I am driven out, say you, if any one of my slaves is driven out. Now you are right, for you are altering your language, and appealing, to justice. For if we choose to adhere to the words themselves, how are you driven out when your servant is driven out? But it is as you say—I ought to consider you yourself as driven out, even if you were never touched. Is it not so? Come now, suppose not even one of your slaves was driven from his place, if they were all kept and retained in the house; if you alone were prevented from entering, and frightened away from your house by violence and arms; will you in that case have this right of action which we have adopted, or some other form, or will you have no action at all? It neither becomes your prudence nor your character to say that, in so notable and so atrocious a case, there is no right of action. If there be any other kind of action which has escaped our notice, tell us what it is.
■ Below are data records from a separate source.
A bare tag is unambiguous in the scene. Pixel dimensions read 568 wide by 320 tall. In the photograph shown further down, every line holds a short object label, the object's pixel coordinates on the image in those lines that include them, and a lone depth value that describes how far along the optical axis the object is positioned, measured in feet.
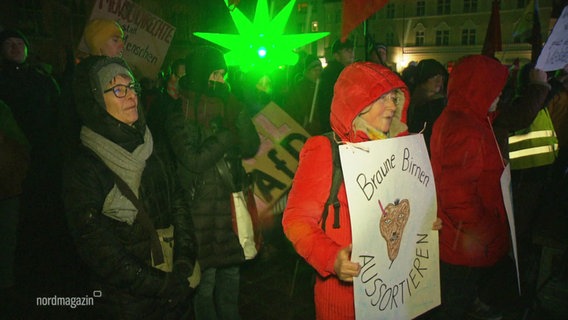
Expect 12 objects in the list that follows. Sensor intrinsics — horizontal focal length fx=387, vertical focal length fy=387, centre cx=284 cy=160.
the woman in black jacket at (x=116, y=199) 6.48
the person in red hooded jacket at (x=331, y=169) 6.26
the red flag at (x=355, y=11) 9.53
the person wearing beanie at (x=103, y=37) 9.42
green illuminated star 17.37
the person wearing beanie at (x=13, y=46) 14.06
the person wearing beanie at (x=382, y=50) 20.90
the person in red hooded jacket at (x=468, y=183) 8.43
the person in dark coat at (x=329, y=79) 17.46
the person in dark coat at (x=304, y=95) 18.70
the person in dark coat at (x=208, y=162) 9.29
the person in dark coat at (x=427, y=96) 13.02
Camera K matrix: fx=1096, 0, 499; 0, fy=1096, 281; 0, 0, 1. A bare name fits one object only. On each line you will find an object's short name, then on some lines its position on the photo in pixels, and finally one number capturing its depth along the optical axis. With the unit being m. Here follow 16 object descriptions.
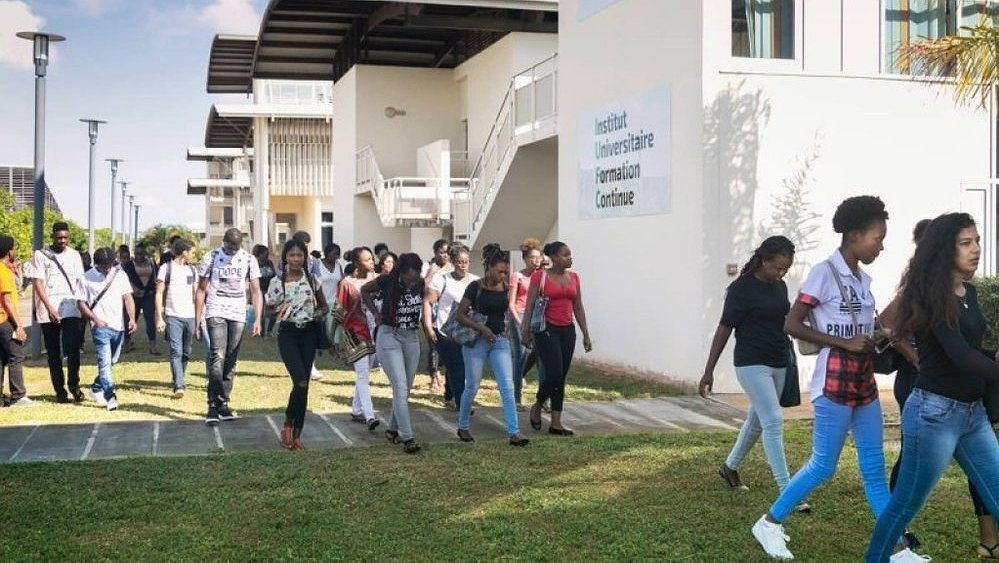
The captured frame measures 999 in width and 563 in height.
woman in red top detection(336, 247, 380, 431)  9.78
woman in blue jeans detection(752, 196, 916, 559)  5.46
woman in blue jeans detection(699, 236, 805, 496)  6.69
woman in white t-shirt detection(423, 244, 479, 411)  10.32
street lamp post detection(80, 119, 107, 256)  30.80
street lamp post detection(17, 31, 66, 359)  17.62
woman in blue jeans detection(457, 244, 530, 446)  9.18
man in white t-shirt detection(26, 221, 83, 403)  11.98
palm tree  10.79
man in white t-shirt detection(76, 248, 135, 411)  11.52
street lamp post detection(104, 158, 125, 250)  42.35
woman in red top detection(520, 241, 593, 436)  9.73
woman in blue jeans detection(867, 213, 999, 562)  4.64
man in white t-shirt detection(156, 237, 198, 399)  12.35
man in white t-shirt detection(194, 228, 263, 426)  10.41
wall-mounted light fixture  28.56
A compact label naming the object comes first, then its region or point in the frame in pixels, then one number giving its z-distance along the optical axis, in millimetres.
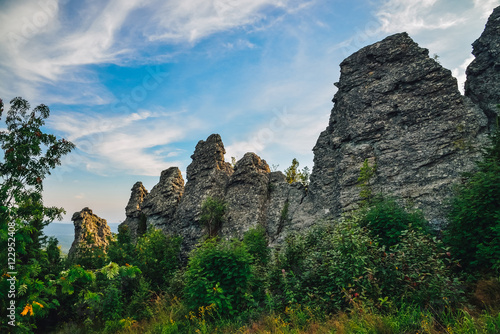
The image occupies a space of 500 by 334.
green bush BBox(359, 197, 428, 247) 11300
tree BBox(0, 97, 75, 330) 9914
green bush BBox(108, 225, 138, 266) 20034
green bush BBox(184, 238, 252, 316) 10961
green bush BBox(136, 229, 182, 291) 19469
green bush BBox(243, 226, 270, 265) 17684
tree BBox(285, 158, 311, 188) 44522
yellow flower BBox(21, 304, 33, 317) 3871
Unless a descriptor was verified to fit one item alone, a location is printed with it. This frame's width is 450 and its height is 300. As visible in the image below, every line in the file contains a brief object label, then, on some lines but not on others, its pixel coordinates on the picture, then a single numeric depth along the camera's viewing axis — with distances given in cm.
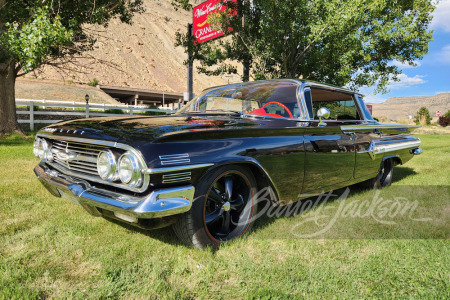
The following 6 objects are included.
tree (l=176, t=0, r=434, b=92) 1013
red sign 1266
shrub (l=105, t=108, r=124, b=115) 1680
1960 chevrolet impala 185
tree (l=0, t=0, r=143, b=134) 602
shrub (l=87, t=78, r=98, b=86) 4606
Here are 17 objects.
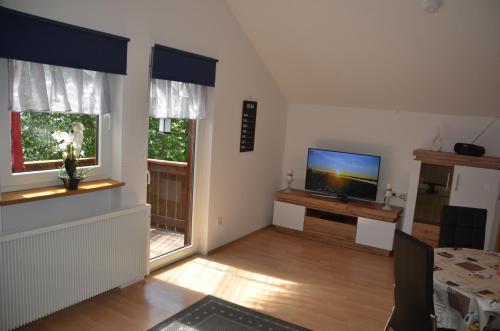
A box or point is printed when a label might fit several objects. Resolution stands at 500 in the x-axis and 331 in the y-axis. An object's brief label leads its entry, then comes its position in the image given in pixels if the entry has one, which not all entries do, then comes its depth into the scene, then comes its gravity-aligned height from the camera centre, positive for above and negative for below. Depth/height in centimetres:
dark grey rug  303 -156
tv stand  488 -118
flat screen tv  509 -60
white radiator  261 -113
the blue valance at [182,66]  350 +47
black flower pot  298 -55
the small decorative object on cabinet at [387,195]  500 -79
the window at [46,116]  266 -7
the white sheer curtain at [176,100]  367 +16
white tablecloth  221 -87
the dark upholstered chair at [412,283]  213 -84
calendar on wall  479 -5
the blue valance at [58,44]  246 +43
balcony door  402 -74
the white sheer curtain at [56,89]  265 +13
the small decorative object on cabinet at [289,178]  564 -76
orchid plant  298 -29
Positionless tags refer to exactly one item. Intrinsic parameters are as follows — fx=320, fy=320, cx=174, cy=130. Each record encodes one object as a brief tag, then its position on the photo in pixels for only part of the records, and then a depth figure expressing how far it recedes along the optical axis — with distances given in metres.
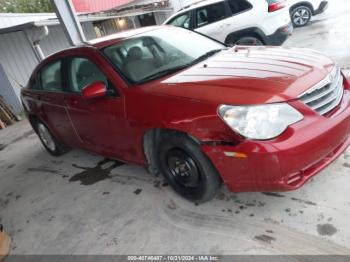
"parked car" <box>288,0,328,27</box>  10.87
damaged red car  2.20
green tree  28.64
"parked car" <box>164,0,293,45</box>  6.85
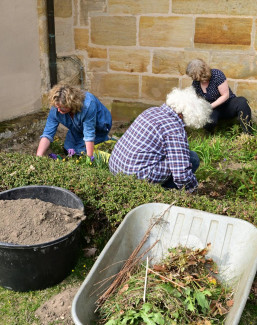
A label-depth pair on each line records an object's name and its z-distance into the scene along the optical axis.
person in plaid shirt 3.75
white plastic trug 2.49
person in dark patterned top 5.85
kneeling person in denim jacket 4.64
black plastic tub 3.05
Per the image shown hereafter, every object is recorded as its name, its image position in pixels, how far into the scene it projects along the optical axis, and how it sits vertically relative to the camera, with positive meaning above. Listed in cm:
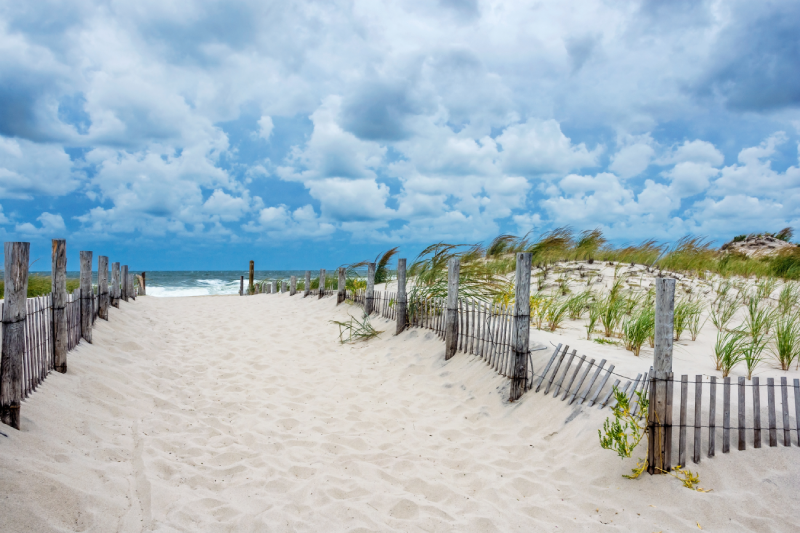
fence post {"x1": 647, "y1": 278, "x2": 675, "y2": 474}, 337 -83
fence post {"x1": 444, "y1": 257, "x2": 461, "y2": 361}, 641 -58
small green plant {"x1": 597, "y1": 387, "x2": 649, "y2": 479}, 334 -119
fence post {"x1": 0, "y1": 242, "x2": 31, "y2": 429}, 341 -55
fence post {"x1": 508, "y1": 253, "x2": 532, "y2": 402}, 491 -64
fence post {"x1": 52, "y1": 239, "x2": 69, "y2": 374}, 496 -53
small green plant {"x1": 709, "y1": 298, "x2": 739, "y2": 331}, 720 -52
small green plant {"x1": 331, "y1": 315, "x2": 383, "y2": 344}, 822 -116
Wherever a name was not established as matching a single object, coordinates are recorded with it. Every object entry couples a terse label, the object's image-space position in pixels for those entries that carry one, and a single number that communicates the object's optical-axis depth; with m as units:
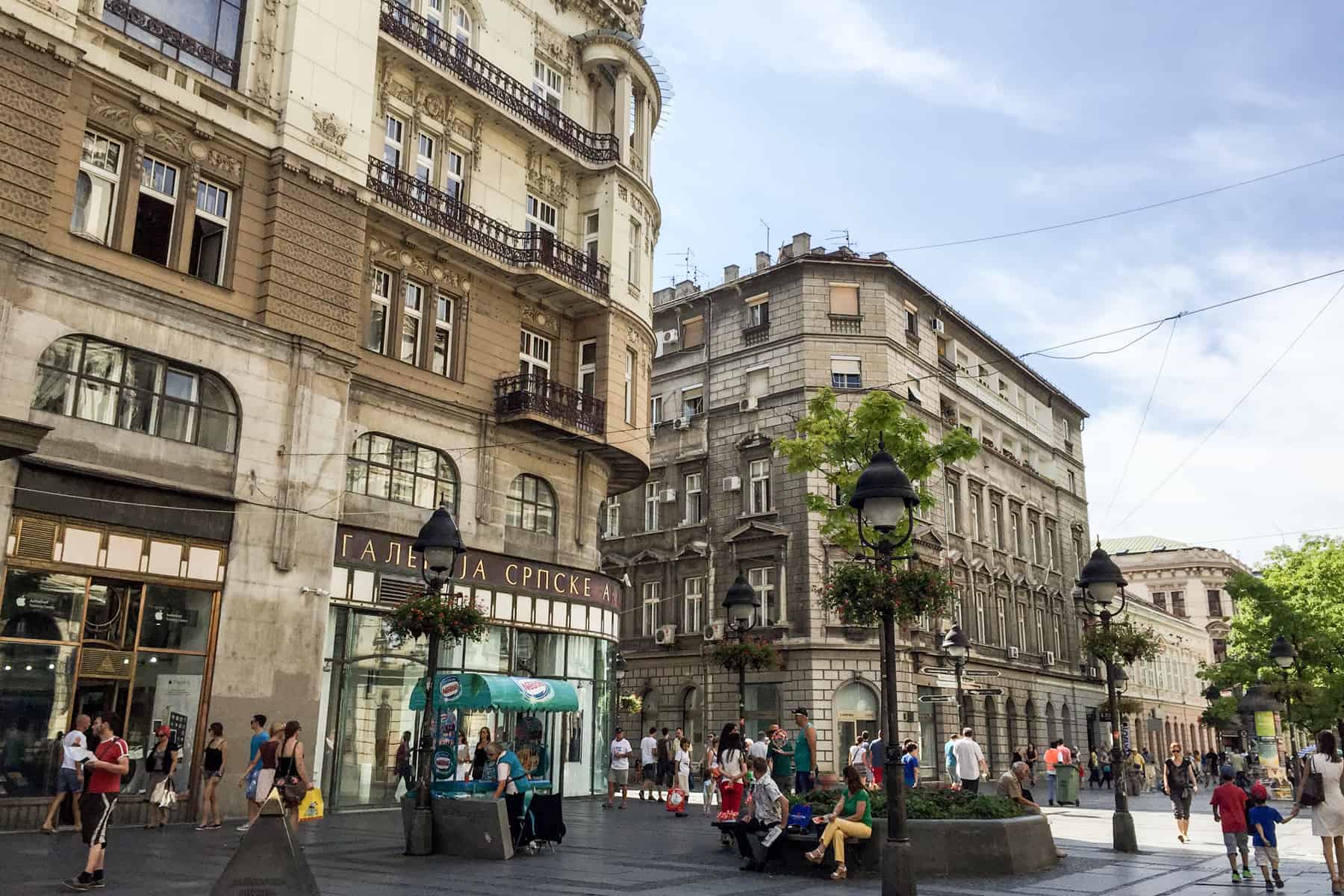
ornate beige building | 17.09
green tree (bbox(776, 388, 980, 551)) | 29.23
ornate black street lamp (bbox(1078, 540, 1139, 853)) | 16.83
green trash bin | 30.28
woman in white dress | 12.59
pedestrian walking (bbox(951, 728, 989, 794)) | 20.92
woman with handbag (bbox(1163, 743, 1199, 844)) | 19.56
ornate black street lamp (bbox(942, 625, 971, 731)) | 28.17
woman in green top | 13.27
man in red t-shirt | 10.62
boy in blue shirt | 13.23
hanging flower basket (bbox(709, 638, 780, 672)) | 23.38
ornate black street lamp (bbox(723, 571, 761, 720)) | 22.62
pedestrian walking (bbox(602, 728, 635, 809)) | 25.69
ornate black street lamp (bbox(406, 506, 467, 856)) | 14.52
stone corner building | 38.94
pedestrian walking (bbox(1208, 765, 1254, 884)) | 13.70
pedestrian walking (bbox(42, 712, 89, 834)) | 15.45
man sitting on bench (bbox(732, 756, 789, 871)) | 13.90
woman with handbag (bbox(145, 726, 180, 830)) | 17.42
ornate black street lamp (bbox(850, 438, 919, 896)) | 9.77
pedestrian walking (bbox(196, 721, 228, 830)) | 17.20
I wish to learn.

If this be the proper form, which we have employed, then, if you are the judge, we must gain our cause. For I have no fear of your saying in the same cause, and with the same interdict, that you ought to be restored, but that Caecina ought not. In truth, who is there to whom it is not clear, that the property, and possessions, and fortunes of all men will be again brought back into a state of uncertainty if the effect of this interdict is made in any particular more obscure, or less vigorous? if, under the authority of such men as these judges, the violence of armed men should appear to be approved by a judicial decision? in a trial in which it can be said that there was no question at issue about arms, but that inquiry was only made into the language of the interdict. Shall that man gain his cause before your tribunal, who defends himself in this manner, “I drove you away with armed men, I did not drive you out,” so that the fact is not to depend on the equity of the defence, but on the correctness of a single expression?
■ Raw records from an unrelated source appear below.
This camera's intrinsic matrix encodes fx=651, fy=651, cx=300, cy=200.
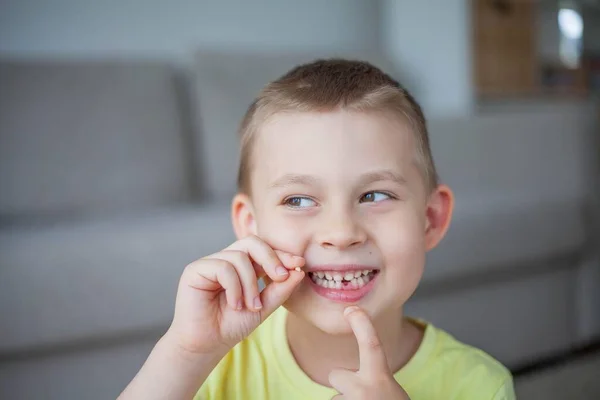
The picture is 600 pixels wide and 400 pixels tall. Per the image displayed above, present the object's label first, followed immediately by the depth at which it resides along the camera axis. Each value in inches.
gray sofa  48.2
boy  26.7
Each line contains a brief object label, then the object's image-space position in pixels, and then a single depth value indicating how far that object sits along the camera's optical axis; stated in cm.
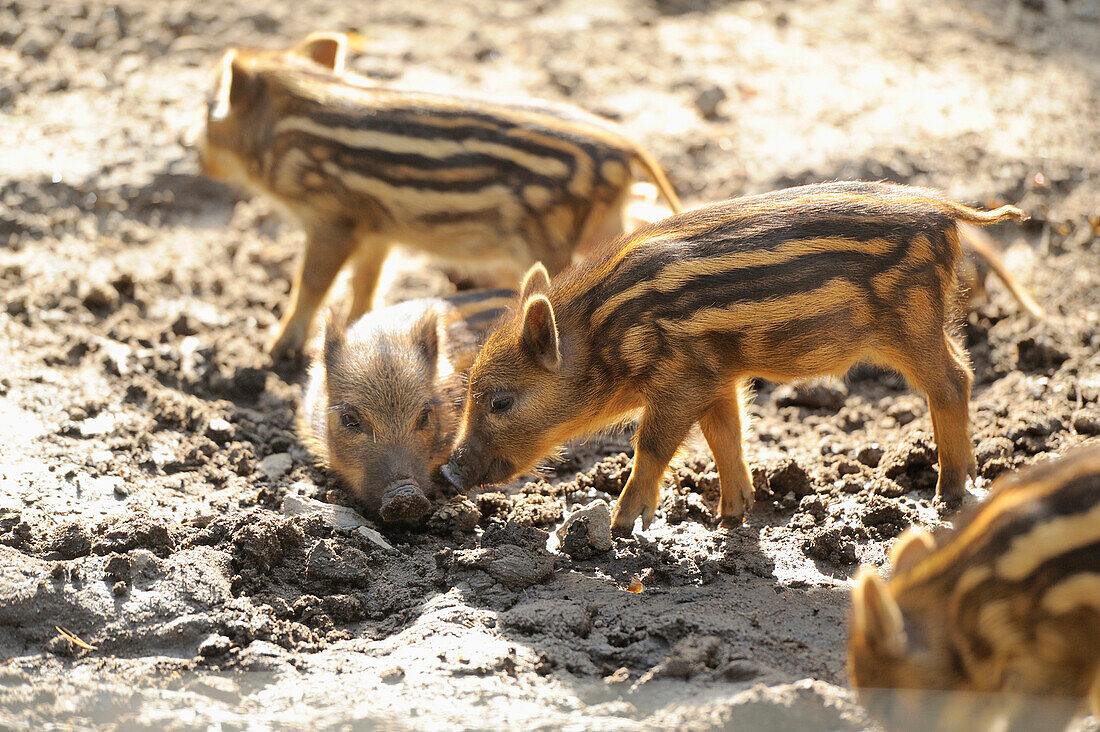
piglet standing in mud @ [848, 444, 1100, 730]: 537
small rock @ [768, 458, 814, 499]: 925
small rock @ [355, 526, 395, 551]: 848
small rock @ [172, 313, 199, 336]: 1181
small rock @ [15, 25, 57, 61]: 1580
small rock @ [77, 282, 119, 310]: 1172
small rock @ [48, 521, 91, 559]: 784
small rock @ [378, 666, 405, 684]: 678
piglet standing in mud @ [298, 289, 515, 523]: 949
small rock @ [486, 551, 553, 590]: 793
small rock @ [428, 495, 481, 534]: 884
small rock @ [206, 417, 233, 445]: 1009
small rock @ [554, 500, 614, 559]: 841
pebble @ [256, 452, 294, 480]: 979
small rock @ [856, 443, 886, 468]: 963
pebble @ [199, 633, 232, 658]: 710
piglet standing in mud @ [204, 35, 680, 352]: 1105
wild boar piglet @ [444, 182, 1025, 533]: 815
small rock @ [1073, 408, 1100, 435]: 908
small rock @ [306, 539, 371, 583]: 789
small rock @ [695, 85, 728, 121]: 1453
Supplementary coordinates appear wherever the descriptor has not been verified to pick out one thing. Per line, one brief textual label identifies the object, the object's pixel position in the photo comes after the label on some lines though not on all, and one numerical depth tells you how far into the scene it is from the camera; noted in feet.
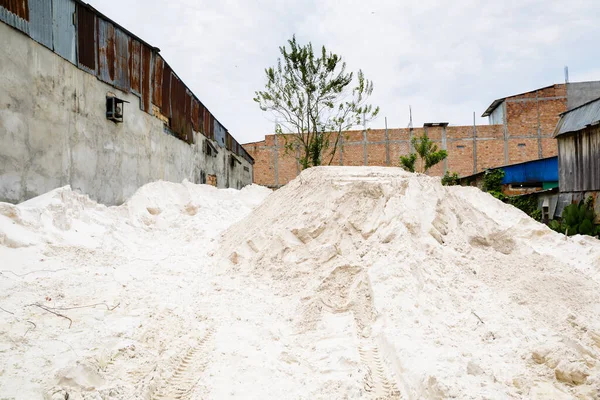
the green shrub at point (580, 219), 36.19
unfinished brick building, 77.71
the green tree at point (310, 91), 59.52
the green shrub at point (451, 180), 67.67
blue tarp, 56.44
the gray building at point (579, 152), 37.52
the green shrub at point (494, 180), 56.54
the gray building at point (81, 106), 17.93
Will you lay it down that there is no right of action in such a case as this? that there is no method established for inquiring who has opposed a person with armed men, who has collected a multitude, and so prevented a man not only from effecting an entrance, but even from all access to a property? What, then, shall we say? What force is there in this, or what difference is there between the cases?—whether, when I have got my foot within the boundaries, and taken possession as it were by planting a footstep on the ground, I am then expelled and driven out; or whether I am met with the same violence, and the same weapons, not only before I can enter on the land, but before I can see it, or breathe its atmosphere? What is the difference between one case and the other? Can there be such a difference, that he, who has expelled a man who has once entered, can be compelled to make restitution, but that he who has driven a person back when seeking to enter, cannot be compelled?
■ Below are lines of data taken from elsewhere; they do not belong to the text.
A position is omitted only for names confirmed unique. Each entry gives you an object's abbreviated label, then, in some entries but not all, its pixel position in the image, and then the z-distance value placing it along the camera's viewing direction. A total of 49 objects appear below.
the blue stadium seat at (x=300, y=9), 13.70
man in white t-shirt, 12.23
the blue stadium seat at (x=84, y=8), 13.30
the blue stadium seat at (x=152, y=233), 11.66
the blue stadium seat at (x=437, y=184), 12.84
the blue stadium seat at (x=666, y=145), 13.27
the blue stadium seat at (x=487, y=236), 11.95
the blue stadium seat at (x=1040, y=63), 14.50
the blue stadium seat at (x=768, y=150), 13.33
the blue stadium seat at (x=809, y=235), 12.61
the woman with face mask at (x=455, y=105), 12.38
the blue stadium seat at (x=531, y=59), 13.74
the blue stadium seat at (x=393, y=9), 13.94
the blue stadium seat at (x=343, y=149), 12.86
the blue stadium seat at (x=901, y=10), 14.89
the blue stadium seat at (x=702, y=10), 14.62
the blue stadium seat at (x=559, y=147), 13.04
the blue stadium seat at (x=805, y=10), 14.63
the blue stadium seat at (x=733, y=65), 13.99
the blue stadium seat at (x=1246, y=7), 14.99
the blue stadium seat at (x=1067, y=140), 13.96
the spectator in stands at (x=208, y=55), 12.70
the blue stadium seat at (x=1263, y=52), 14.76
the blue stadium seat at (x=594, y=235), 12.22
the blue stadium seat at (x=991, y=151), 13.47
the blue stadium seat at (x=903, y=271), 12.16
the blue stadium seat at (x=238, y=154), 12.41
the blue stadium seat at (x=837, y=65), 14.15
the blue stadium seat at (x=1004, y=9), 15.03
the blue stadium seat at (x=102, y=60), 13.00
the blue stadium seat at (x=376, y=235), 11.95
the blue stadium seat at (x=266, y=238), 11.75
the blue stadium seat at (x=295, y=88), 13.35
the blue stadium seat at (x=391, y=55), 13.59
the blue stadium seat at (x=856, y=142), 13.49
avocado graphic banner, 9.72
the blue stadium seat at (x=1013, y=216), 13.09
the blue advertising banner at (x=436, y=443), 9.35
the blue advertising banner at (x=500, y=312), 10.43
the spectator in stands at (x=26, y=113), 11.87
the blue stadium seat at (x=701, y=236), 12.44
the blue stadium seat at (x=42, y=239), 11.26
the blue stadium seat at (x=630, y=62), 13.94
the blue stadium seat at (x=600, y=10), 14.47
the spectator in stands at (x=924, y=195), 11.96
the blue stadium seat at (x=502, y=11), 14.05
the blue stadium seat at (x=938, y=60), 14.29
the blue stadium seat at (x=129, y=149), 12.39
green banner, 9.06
See, I entreat you in the name of the immortal gods, what a law you are proceeding to establish for us,—what a condition for yourselves, and what a code for the whole state. In injuries of this kind there is one form of proceeding established, the one which we have adopted, that by interdict. If that is of no avail, or has no reference to this matter, what can be imagined more careless or more stupid than our ancestors, who either omitted to institute any form of proceeding, in so atrocious a business, or else did institute one which fails to embrace in proper language either the fact, or the principle of law applicable to the case. It is a dangerous thing for this interdict to be dissolved. It is a perilous thing for all men, that there should be any case of such a nature that, when deeds of violence have been committed in it, the injustice should not be able to be repaired by law. But this is the most disgraceful thing of all, that most prudent men should be convicted of such egregious folly, as they would be if you were to decide that such a case as this, and such a form of legal proceeding as is requisite, never once occurred to the minds of our ancestors.